Un alchimiste de la couture acclamé

Distingué par la Légion d'honneur en 1958, Cristóbal Balenciaga compte parmi ses fans l'actrice hollywoodienne Ava Gardner, la socialite Gloria Guinness ou encore la richissime Mona von Bismarck, adepte de ses robes de bal et de ses shorts de jardinage. Cette dernière aimait d'ailleurs tellement la marque que quand Balenciaga mit fin à sa maison de couture en 1968, elle se serait enfermée pendant trois jours dans sa chambre sans en sortir. Egalement révéré par ses pairs, le couturier, qui n'a donné qu'une seule interview à la presse de toute sa carrière, a même fait dire à Coco Chanel : "Balenciaga est l'unique véritable couturier. Seulement lui peut couper le tissu, assembler une création et la coudre à la main. Les autres sont simplement des designers de mode". Emanuel Ungaro, qui comme André Courrèges a fait ses armes aux côtés de Cristóbal Balenciaga, disait quant à lui du créateur qu'il avait posé les bases de la couture moderne.

La fin d'une ère

Alors que la mode se démocratise à la fin des années 60, qu'Yves Saint Laurent fait du prêt-à-porter pour habiller toutes les femmes et que Saint-Germain-des-Prés vit au rythme de mai 68, Cristóbal Balenciaga ferme sa maison de couture. Pour lui, qui vient de signer les uniformes des hôtesses de l'air d'Air France, la couture n'est plus compatible avec ce "nouveau monde". Il meurt quatre ans plus tard, le 24 mars 1972 à Jaeva en Espagne.

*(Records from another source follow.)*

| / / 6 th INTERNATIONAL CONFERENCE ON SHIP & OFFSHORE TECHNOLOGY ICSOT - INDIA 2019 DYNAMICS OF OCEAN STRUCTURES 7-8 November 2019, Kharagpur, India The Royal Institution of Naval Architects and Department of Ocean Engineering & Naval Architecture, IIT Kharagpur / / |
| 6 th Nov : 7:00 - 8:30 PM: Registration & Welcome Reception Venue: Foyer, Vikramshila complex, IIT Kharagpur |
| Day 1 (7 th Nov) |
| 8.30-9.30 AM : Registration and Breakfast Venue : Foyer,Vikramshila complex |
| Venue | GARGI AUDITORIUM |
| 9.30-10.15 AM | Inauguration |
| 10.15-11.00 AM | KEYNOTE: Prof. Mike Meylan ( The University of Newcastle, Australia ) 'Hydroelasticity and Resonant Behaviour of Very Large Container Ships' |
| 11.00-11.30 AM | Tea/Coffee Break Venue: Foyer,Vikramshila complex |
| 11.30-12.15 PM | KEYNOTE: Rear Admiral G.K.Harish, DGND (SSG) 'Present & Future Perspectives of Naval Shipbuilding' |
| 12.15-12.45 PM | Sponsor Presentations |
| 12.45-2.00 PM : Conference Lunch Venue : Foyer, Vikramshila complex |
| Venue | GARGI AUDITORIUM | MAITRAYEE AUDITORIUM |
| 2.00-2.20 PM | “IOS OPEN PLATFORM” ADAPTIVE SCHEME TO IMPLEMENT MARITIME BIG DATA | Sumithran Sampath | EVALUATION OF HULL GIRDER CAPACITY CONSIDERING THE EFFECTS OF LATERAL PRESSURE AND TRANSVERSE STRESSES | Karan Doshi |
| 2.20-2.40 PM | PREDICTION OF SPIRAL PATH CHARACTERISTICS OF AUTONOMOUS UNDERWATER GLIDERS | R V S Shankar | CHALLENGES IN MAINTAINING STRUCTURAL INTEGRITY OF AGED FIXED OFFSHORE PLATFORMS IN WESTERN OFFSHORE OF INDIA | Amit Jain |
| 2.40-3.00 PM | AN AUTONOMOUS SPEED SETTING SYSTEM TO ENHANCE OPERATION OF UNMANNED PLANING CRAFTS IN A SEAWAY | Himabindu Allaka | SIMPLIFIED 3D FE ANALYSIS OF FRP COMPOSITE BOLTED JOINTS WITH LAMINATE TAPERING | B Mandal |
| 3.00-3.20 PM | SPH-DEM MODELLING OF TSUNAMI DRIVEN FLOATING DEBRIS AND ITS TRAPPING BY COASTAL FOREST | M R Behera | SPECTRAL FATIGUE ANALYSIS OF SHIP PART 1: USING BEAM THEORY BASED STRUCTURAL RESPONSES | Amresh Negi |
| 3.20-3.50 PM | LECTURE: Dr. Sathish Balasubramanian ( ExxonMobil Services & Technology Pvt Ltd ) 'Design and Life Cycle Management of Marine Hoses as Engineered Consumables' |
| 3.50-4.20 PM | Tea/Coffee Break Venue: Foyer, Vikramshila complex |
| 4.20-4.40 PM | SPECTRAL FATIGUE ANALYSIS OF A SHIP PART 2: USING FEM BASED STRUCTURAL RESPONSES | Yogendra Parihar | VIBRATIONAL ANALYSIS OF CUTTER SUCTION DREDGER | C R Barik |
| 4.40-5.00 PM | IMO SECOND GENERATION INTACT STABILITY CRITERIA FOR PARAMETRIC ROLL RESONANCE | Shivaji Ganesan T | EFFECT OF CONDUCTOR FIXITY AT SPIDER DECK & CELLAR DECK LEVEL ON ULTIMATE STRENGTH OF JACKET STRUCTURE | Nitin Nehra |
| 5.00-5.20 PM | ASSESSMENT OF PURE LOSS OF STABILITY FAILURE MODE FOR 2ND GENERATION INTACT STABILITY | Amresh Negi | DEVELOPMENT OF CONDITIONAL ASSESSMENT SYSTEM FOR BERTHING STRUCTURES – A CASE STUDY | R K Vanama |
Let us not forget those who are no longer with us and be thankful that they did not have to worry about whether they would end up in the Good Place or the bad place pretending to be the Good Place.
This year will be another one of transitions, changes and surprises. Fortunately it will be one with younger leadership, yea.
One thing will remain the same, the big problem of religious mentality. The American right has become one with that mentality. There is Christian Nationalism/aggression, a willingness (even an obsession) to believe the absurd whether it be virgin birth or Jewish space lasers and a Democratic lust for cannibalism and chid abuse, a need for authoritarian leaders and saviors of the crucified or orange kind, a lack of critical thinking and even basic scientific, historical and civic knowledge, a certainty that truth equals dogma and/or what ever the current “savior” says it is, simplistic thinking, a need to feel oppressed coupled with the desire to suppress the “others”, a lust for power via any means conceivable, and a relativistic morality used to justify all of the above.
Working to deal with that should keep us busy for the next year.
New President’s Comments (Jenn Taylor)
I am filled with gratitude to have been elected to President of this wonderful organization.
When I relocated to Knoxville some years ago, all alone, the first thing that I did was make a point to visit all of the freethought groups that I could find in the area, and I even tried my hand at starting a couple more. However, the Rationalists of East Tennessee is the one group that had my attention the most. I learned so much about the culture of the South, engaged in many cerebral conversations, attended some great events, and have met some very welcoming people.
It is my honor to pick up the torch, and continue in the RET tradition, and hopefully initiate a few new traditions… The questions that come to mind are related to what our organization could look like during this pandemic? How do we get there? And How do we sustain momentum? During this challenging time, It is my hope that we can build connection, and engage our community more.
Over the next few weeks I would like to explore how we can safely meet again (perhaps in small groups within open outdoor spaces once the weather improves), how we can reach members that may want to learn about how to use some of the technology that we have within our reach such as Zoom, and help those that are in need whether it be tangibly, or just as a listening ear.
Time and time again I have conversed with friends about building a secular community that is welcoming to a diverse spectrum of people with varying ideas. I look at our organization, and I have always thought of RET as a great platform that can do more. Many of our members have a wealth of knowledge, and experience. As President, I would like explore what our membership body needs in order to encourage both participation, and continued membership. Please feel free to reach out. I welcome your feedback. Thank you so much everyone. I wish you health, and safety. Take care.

Quels créateurs ont succédé à Cristóbal Balenciaga ?

En 1986, le groupe Jacques Bogart acquiert la marque et Michel Goma, un créateur toulousain, est nommé à sa tête. Il est ensuite remplacé en 1991 par le néerlandais Josephus Thimister, qui lance la ligne de prêt-à-porter Le Dix en hommage au parfum du même nom sorti en 1947. En 1997, c'est au tour de Nicolas Ghesquière d'occuper le poste de directeur artistique de Balenciaga. Quatre ans plus tard, le groupe Gucci, qui appartient alors à 42% à PPR (Pinault-Printemps-Redoute) rachète la marque à Jacques Bogart. La maison française intègre alors l'entreprise de luxe qui est aujourd'hui devenue Kering. Sous le règne de Nicolas Ghesquière, Balenciaga revit et atteint des sommets de popularité : it bags en série (le Classic), ligne masculine en 2004, égéries d'exception (comme son amie Charlotte Gainsbourg)… En novembre 2012, son départ de la maison est néanmoins annoncé et Nicolas Ghesquière est remplacé par Alexander Wang. L'Américain reste trois ans à la tête de la maison de couture. Jusqu'en 2015, année au cours de laquelle le Géorgien über cool Demna est choisi pour insuffler une nouvelle énergie à la maison Balenciaga. Connu pour son label pointu Vetements, le créateur va repousser les limites de la marque et, selon ses dires lors du Vogue Paris Fashion Festival de 2018 : "[transposer] les archives Balenciaga des années 50 à aujourd'hui, [pour les adapter] à 2018, 2019, au futur...". La maison Balenciaga, présidée par Cédric Charbit depuis 2016, ne cesse de créer l'événement lors de ses défilés qui se déroulent en petit comité. Derniers coups d'éclat en date : après avoir organisé le premier défilé masculin de la marque en 2016, Demna a réinitialisé la couture avec une collection honorant plus que jamais l'héritage de Cristóbal Balenciaga pour l'automne-hiver 2021-2022.

Quelles sont les créations iconiques de la marque ?

Ces dernières années, Demna a développé toute une gamme de produits incontournables. Parmi ceux-ci, on dénombre les baskets Triple S, dotées d'une épaisse semelle graphique, mais aussi les sneakers Track, archétypes de la dad shoes dans toute sa splendeur. Les baskets sans lacets Speed, qui s'enfilent et remontent sur la cheville comme des chaussettes, ont également ravi les fans de sportswear. Rayon sac à main, la marque a fait du Barbès, ce cabas en cuir qui ressemble à s'y méprendre aux grands sacs en plastique rayés de Tati, un hit de la maison. Le Néo Classic, lui, réactualise le design du it bag des années 2010 de Nicolas Ghesquière tandis que Le Cagole le décline en version sac baguette.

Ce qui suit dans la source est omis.